Im Kanton Graubünden heisst es, dass für die Grundstückgewinnsteuer das jeweilige Grundstück haftet. Das heisst, dass bei einer Nichtzahlung des Verkäufers im Bezug auf die Steuern des Verkaufsgewinns, das Steueramt berechtigt ist, ein Pfandrecht auf die Liegenschaft geltend zu machen. Somit muss der Käufer der Liegenschaft die anfallenden Steuern zahlen. Ein Käufer hat jederzeit das Recht, die Grundstückgewinnsteuer beim Steueramt berechnen zu lassen. Es ist sinnvoll, wenn der Betrag für die Steuer direkt aus der Kaufsumme herausgerechnet wird und auf ein Sperrkonto eingezahlt wird. Die Steuer wird vom Kanton Graubünden oder von der Gemeinde erhoben. Im Kanton Graubünden liegt die Höhe der Grundstückgewinnsteuer zwischen 5% und 15%, dies ist schweizweit gesehen eher wenig.
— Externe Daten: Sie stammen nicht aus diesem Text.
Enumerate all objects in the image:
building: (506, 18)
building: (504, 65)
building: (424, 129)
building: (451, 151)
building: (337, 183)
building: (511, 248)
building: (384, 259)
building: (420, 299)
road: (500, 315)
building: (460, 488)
Aufschub der Grundstückgewinnsteuer im Kanton Graubünden

In vielen Fällen kommt ein Aufschub der Steuer in Erbfällen zum Zug. Häufig erhält ein Erbe die Liegenschaft und andere Erben andere Werte des Verstorbenen. Häufig wird in solchen Fällen nicht daran gedacht, dass der Liegenschaftserbe eine latente Steuerlast übernehmen muss. Der Grundstückgewinn unterliegt der Besteuerung. Sie kann aufgeschoben werden, wenn der Erbe diese Liegenschaft veräussert. Er muss die Grundstückgewinnsteuer bezahlen. Für den Erben ist es ratsam, die latente Steuer bei der Berechnung mit einzubeziehen. Nach dem Art. 12 Abs. 3 StHG sind bei der Aufschiebung der steuerlichen Verpflichtung einiges zu beachten. Der Aufschub ist nur möglich bei einem Eigentumswechsel durch Erbfolge, Vermächtnis und Erbteilung, Schenkung oder Erbvorbezug möglich. Aber auch bei einem Eigentumswechsel unter Ehepartnern ist im Zusammenhang mit dem Güterrecht eine Steueraufschiebung möglich. Ebenfalls kann bei einer Landumlegung, Umstrukturierung, Verbesserung der forstwirtschaftlichen und landwirtschaftlichen Grundstücke, einer Ersatzbeschaffung eines Eigenheims und bei einer Ersatzbeschaffung von betriebsnotwendigen Anlagevermögen eine Aufschiebung der Grundstückgewinnsteuer möglich. Ein Eigentumswechsel durch einen Erbgang ist in der Regel der Auslöser für einen Steueraufschub. Unter dem Erbgang ist der Übergang der Erbschaft kraft der Erbfolge von dem Erblasser auf den Erben die Rede. Wenn die Grundstückgewinnsteuer nicht erhoben wird, dann kann die Dauer des Besitzes bei einem Eigentumswechsel durch einen Erbgang übernommen werden. Das hat zur Folge, dass die Dauer des Besitzes nicht wieder bei 0 Jahren anfängt. Der Eigentumswechsel durch eine Erbteilung oder einen Erbgang führen aufgrund des Gesetzes zu einem vollständigen Aufschub der Steuer.